Wasps can help control hornworms, and I wonder if we have more of a problem this year because we have seen fewer wasps (for some unknown reason). If a hornworm has small, white cocoons on its back, leave it alone. The braconid wasp is doing the job for you. Attracting wasps near your garden can help control hornworms.

After a season with a particularly bad hornworm problem, it’s recommended that you pull up all tomato, eggplant and pepper plants to expose possible pupae. If you have chickens that can graze the soil after turning it, even better! If the problem is really bad, organic Bacillus thuringiensis can work as a biological control.

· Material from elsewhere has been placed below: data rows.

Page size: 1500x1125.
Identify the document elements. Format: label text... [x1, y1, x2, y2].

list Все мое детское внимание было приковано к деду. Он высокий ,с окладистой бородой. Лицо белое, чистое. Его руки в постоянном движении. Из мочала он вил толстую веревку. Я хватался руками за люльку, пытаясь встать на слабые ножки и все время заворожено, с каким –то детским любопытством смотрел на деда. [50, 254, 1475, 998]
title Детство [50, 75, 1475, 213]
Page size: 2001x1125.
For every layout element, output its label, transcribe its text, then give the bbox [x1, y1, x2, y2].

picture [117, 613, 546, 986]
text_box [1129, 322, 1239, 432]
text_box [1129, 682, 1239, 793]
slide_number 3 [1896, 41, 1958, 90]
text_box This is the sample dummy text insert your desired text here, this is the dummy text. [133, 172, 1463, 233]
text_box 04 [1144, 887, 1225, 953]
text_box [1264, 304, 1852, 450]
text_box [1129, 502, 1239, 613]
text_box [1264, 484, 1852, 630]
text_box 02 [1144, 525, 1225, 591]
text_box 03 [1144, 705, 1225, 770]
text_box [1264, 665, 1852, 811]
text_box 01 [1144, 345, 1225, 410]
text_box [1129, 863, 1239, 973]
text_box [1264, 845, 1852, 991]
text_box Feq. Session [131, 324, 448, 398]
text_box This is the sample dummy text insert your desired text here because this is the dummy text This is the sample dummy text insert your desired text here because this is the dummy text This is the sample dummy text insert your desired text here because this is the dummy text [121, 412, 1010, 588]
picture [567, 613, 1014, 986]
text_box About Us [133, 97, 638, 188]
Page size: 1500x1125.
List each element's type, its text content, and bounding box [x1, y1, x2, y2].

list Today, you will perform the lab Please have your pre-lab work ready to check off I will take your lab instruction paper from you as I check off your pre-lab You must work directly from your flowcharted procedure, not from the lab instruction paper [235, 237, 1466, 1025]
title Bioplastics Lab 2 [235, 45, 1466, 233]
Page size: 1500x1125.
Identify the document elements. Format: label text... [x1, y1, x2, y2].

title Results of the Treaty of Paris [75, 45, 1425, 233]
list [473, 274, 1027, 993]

For all I will do to control hornworms, I still admire them as an example of adapted nature. They usually win – there is no way to find all of them in your garden, mostly because they are masters of disguise, looking just like a tomato branch or curled leaf. They eat well, undergo total metamorphosis and those that make it past vigilant gardeners or farmers get to live the dream so many of us have – they can fly. Over gardens, hovering by flowers. I still don’t feel bad about picking them off my tomatoes, though.